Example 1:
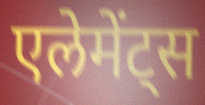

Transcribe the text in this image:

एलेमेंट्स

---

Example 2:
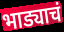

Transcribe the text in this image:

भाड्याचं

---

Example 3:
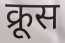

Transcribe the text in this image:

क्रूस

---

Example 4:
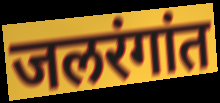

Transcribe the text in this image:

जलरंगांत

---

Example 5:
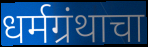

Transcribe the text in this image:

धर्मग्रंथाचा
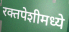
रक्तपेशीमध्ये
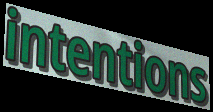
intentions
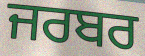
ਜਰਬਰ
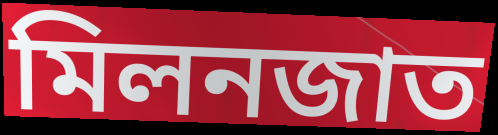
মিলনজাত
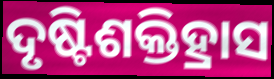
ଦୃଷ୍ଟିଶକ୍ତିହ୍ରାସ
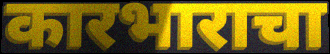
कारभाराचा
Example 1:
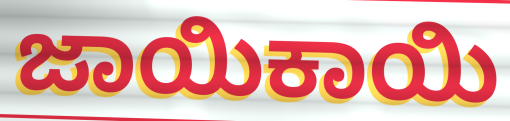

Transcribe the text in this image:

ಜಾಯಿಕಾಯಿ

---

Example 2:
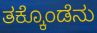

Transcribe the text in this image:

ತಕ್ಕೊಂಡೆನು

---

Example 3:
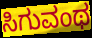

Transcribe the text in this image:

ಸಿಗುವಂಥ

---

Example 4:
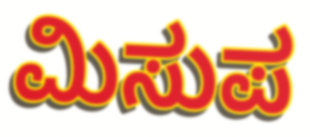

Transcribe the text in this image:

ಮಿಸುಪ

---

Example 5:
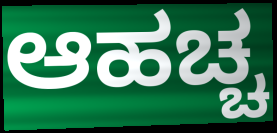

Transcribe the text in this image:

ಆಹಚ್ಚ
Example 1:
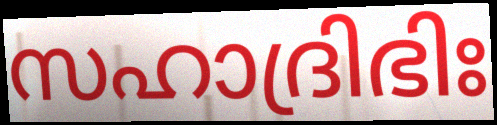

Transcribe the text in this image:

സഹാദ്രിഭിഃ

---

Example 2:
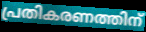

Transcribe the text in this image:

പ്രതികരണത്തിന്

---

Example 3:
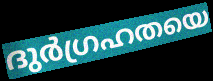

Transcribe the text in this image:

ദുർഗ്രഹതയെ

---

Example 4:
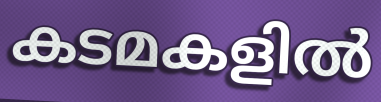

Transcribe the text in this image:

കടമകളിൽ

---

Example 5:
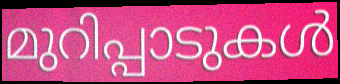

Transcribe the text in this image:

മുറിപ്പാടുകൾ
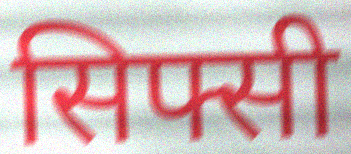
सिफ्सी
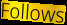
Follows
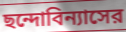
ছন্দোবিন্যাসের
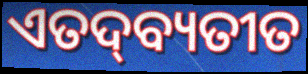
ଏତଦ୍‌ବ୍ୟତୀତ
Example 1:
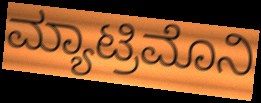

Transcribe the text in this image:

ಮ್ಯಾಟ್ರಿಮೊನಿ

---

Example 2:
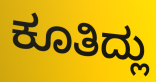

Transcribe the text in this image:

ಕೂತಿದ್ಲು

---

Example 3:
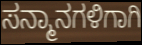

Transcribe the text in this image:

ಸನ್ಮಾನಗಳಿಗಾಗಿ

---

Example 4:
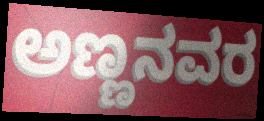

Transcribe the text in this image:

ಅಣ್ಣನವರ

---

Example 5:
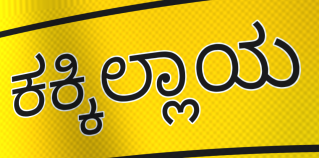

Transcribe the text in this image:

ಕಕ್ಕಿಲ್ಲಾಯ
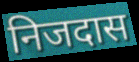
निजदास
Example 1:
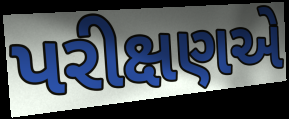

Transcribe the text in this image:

Written instruction:
Reproduce every one of the records above line for line, without any changes, but leave out the pictures.

Solution for this problem:
Example 1:

Transcribe the text in this image:

एलेमेंट्स

---

Example 2:

Transcribe the text in this image:

भाड्याचं

---

Example 3:

Transcribe the text in this image:

क्रूस

---

Example 4:

Transcribe the text in this image:

जलरंगांत

---

Example 5:

Transcribe the text in this image:

धर्मग्रंथाचा
रक्तपेशीमध्ये
intentions
ਜਰਬਰ
মিলনজাত
ଦୃଷ୍ଟିଶକ୍ତିହ୍ରାସ
कारभाराचा
Example 1:

Transcribe the text in this image:

ಜಾಯಿಕಾಯಿ

---

Example 2:

Transcribe the text in this image:

ತಕ್ಕೊಂಡೆನು

---

Example 3:

Transcribe the text in this image:

ಸಿಗುವಂಥ

---

Example 4:

Transcribe the text in this image:

ಮಿಸುಪ

---

Example 5:

Transcribe the text in this image:

ಆಹಚ್ಚ
Example 1:

Transcribe the text in this image:

സഹാദ്രിഭിഃ

---

Example 2:

Transcribe the text in this image:

പ്രതികരണത്തിന്

---

Example 3:

Transcribe the text in this image:

ദുർഗ്രഹതയെ

---

Example 4:

Transcribe the text in this image:

കടമകളിൽ

---

Example 5:

Transcribe the text in this image:

മുറിപ്പാടുകൾ
सिफ्सी
Follows
ছন্দোবিন্যাসের
ଏତଦ୍‌ବ୍ୟତୀତ
Example 1:

Transcribe the text in this image:

ಮ್ಯಾಟ್ರಿಮೊನಿ

---

Example 2:

Transcribe the text in this image:

ಕೂತಿದ್ಲು

---

Example 3:

Transcribe the text in this image:

ಸನ್ಮಾನಗಳಿಗಾಗಿ

---

Example 4:

Transcribe the text in this image:

ಅಣ್ಣನವರ

---

Example 5:

Transcribe the text in this image:

ಕಕ್ಕಿಲ್ಲಾಯ
निजदास
Example 1:

Transcribe the text in this image:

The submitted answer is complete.